Work to complete: Give again, word for word, every line in the entries below from the line with "wire tcp_bytes_0_en_n = (pkt_cnt" up to and including the line with "tcp_bytes[3] = (r_tvalid", and no other line.

Hardware project source files:
^^^^^^^^

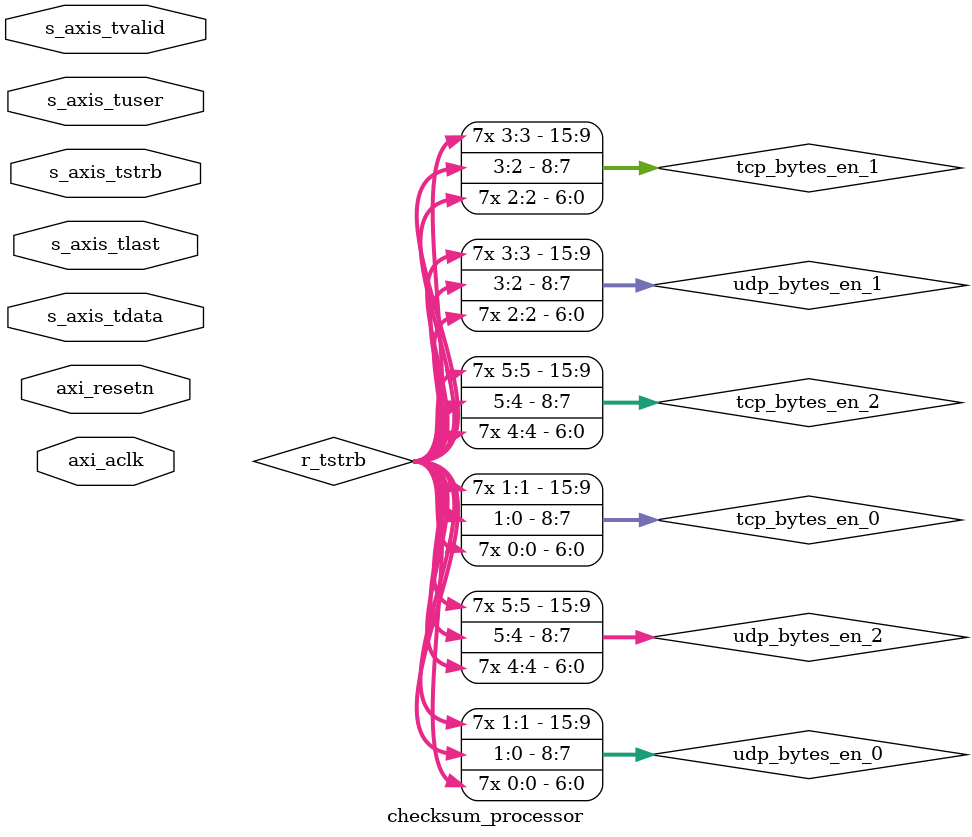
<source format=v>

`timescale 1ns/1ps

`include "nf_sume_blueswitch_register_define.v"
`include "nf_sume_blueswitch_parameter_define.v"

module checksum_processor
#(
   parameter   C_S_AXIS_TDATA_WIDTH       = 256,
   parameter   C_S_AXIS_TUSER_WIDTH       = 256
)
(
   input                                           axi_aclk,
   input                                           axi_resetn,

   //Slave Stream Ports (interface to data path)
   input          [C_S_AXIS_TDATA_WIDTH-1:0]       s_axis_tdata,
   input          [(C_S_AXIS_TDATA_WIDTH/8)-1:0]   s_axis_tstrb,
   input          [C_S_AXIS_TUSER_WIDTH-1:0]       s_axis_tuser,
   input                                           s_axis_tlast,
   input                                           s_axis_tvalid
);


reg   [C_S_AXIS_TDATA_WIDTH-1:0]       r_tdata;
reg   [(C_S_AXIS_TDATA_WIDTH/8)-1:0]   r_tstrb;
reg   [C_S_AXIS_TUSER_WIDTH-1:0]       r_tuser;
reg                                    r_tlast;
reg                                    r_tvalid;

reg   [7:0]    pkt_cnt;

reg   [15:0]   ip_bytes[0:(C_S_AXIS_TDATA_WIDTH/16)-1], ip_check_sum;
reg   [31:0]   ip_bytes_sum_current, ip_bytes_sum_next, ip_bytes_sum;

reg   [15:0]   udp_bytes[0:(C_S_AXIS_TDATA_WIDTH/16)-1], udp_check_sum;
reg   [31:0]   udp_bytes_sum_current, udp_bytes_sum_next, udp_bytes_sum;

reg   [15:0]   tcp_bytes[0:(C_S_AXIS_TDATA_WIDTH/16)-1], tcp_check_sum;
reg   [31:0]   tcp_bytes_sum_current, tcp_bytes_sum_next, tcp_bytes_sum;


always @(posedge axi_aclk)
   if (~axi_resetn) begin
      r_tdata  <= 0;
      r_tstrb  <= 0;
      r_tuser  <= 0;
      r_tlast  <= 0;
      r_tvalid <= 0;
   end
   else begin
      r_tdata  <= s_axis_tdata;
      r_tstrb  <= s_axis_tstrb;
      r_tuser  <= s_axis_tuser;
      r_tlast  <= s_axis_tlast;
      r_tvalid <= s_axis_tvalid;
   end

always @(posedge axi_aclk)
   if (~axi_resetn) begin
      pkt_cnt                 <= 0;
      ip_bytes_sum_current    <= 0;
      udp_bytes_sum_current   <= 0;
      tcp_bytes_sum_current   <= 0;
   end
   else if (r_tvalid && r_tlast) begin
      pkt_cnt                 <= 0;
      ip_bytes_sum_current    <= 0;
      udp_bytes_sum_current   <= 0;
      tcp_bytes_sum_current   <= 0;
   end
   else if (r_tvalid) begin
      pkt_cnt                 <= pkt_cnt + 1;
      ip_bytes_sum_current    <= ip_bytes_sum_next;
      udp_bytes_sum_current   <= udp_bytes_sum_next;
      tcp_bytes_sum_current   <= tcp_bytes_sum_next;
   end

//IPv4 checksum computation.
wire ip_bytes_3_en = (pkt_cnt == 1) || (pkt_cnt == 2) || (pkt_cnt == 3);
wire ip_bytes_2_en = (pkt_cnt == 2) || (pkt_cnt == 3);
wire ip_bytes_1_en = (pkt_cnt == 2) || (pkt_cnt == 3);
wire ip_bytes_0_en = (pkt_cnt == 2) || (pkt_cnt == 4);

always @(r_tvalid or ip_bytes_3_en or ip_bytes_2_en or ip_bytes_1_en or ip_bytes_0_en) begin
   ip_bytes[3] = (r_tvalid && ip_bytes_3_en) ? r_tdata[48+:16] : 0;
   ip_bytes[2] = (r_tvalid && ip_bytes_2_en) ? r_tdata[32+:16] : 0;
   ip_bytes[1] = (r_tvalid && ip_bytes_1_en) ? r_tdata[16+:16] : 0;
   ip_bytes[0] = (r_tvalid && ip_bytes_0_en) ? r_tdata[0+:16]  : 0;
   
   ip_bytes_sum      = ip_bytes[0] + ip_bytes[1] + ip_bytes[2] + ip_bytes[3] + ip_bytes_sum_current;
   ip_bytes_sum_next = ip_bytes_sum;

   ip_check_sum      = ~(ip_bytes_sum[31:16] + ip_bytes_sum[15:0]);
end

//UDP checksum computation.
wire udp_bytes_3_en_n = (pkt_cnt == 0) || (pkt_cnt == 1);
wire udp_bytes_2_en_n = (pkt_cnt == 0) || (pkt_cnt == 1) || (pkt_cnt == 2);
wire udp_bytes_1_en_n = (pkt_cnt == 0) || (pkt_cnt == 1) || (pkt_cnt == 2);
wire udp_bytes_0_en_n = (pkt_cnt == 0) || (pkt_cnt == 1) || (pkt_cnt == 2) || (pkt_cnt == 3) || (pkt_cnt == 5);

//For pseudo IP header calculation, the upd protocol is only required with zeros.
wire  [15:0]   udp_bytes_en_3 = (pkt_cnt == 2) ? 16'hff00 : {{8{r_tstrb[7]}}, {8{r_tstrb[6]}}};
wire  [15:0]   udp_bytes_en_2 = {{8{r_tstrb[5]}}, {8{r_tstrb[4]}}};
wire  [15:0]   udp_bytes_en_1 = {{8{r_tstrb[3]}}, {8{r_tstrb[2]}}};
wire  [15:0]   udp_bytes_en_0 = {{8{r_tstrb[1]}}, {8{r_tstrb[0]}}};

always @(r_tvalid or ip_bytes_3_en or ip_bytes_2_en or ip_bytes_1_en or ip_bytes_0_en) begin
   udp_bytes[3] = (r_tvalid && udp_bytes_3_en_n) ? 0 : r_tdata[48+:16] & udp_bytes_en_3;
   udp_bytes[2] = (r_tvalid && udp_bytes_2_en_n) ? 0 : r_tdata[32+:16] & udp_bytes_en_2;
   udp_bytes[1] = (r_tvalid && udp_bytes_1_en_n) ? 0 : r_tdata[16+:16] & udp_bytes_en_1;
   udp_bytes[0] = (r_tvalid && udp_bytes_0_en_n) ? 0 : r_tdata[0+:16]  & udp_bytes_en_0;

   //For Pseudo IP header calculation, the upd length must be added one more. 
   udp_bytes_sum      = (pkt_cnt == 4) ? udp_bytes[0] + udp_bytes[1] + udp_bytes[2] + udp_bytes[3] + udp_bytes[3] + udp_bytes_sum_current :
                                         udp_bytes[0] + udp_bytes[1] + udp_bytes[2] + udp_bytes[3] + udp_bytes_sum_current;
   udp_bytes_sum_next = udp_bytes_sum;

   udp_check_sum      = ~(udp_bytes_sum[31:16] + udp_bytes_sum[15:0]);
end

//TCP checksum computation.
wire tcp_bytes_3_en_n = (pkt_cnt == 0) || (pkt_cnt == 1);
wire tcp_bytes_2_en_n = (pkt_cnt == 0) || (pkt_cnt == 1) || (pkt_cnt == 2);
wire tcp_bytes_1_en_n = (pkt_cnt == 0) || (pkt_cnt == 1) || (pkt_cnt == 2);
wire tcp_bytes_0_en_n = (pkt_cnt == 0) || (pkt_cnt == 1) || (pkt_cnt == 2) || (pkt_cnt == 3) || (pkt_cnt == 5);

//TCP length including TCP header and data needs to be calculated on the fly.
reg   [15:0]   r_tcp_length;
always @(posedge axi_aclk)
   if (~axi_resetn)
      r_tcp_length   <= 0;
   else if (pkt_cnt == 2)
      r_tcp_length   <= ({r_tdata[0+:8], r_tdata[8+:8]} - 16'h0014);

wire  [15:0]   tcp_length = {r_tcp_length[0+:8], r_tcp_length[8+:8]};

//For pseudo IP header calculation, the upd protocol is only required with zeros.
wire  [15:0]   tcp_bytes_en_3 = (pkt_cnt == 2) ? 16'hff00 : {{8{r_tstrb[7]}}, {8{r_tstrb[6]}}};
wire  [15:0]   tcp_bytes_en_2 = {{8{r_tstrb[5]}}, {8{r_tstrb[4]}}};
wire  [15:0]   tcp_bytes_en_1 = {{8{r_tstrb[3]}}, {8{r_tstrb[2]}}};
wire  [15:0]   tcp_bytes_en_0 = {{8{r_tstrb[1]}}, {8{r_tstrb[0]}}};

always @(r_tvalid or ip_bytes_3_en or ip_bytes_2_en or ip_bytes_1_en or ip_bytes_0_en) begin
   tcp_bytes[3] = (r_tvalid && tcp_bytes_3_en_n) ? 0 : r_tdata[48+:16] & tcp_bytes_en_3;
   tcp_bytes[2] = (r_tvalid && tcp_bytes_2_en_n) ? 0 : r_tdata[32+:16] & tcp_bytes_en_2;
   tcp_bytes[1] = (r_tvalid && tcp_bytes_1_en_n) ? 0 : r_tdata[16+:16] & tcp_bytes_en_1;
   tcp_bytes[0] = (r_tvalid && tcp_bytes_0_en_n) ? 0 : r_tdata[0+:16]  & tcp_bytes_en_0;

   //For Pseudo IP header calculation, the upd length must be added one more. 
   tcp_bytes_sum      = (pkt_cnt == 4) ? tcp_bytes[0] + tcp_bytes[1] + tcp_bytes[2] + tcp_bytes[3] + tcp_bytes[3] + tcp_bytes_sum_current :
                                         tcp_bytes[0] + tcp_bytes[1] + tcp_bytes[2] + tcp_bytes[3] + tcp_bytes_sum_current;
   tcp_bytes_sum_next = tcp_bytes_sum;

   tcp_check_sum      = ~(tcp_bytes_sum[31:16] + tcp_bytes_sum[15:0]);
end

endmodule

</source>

^^^^^^^^

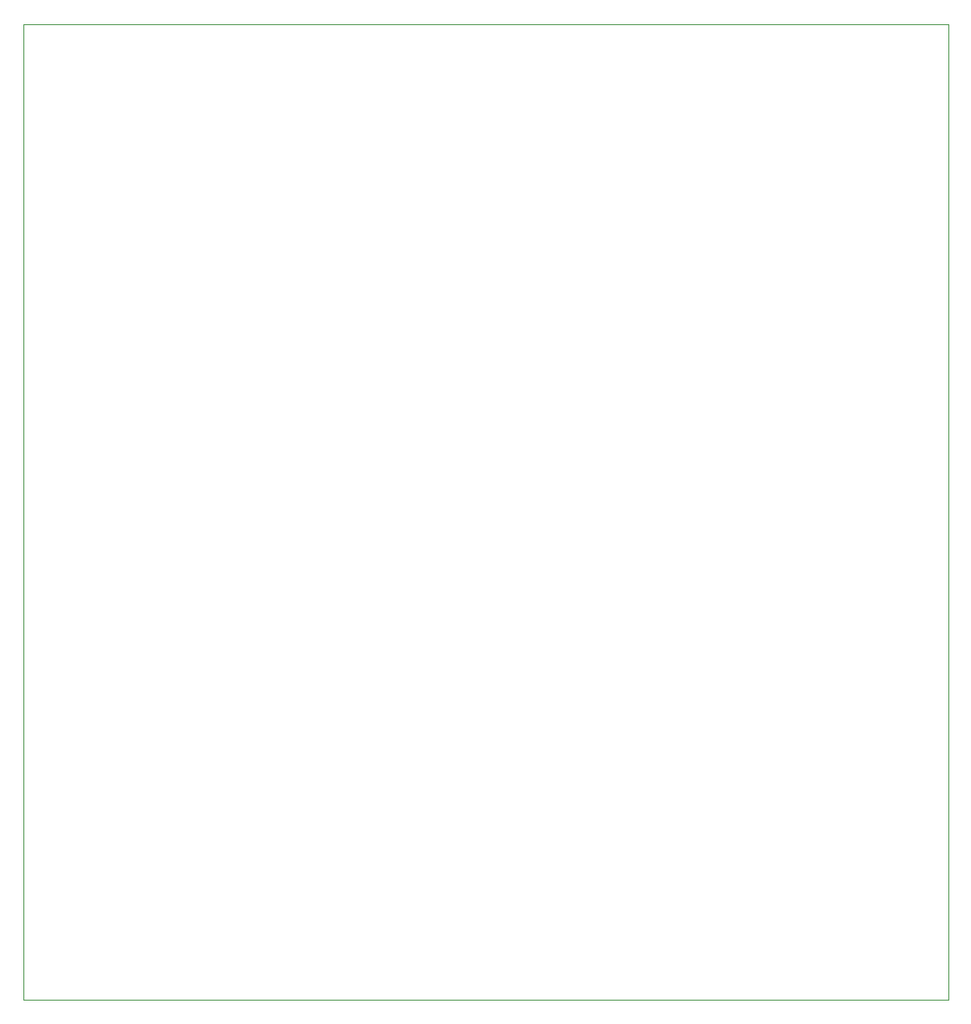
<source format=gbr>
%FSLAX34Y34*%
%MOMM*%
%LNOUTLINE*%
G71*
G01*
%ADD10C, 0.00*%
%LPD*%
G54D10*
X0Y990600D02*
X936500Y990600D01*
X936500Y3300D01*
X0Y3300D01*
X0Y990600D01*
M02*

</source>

^^^^^^^^

Written answer:
wire tcp_bytes_0_en_n = (pkt_cnt == 0) || (pkt_cnt == 1) || (pkt_cnt == 2) || (pkt_cnt == 3) || (pkt_cnt == 5);

//TCP length including TCP header and data needs to be calculated on the fly.
reg   [15:0]   r_tcp_length;
always @(posedge axi_aclk)
   if (~axi_resetn)
      r_tcp_length   <= 0;
   else if (pkt_cnt == 2)
      r_tcp_length   <= ({r_tdata[0+:8], r_tdata[8+:8]} - 16'h0014);

wire  [15:0]   tcp_length = {r_tcp_length[0+:8], r_tcp_length[8+:8]};

//For pseudo IP header calculation, the upd protocol is only required with zeros.
wire  [15:0]   tcp_bytes_en_3 = (pkt_cnt == 2) ? 16'hff00 : {{8{r_tstrb[7]}}, {8{r_tstrb[6]}}};
wire  [15:0]   tcp_bytes_en_2 = {{8{r_tstrb[5]}}, {8{r_tstrb[4]}}};
wire  [15:0]   tcp_bytes_en_1 = {{8{r_tstrb[3]}}, {8{r_tstrb[2]}}};
wire  [15:0]   tcp_bytes_en_0 = {{8{r_tstrb[1]}}, {8{r_tstrb[0]}}};

always @(r_tvalid or ip_bytes_3_en or ip_bytes_2_en or ip_bytes_1_en or ip_bytes_0_en) begin
   tcp_bytes[3] = (r_tvalid && tcp_bytes_3_en_n) ? 0 : r_tdata[48+:16] & tcp_bytes_en_3;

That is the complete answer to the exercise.